### Task description
Lines in the entries below where the word "Policy" shows up should each be copied.

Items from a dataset
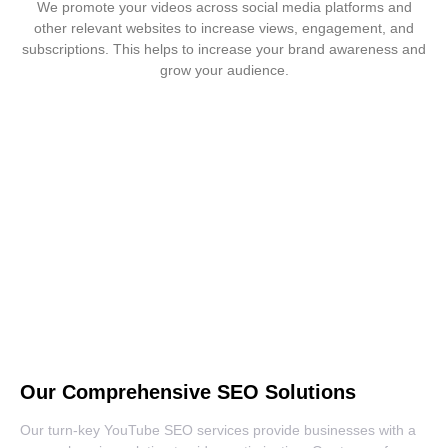
We promote your videos across social media platforms and
other relevant websites to increase views, engagement, and
subscriptions. This helps to increase your brand awareness and
grow your audience.
Ready to See your Business Soar
with Our Expert YouTube SEO
Services?
YouTube SEO Services
Our Comprehensive SEO Solutions
Our turn-key YouTube SEO services provide businesses with a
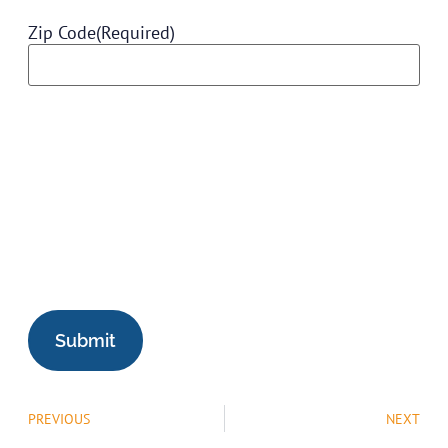
Zip Code
(Required)
PREVIOUS
NEXT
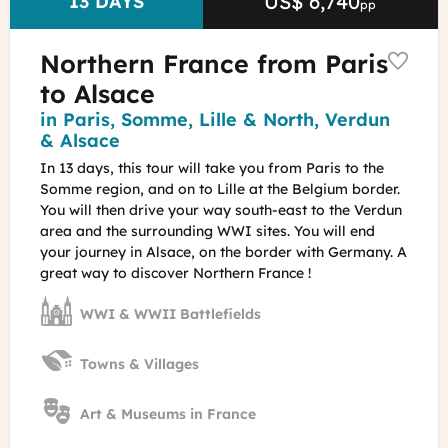
US$ 6,740
Price
DURATION
13 DAYS
pp
Northern France from Paris
to Alsace
Region
in Paris, Somme, Lille & North, Verdun
& Alsace
In 13 days, this tour will take you from Paris to the
Somme region, and on to Lille at the Belgium border.
You will then drive your way south-east to the Verdun
area and the surrounding WWI sites. You will end
your journey in Alsace, on the border with Germany. A
great way to discover Northern France !
WWI & WWII Battlefields
Towns & Villages
Art & Museums in France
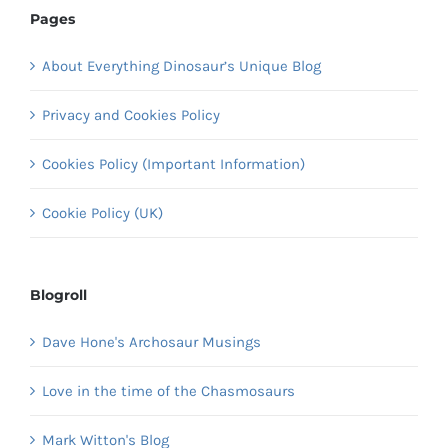
Pages
About Everything Dinosaur’s Unique Blog
Privacy and Cookies Policy
Cookies Policy (Important Information)
Cookie Policy (UK)
Blogroll
Dave Hone's Archosaur Musings
Love in the time of the Chasmosaurs
Mark Witton's Blog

### Answer section
Privacy and Cookies Policy
Cookies Policy (Important Information)
Cookie Policy (UK)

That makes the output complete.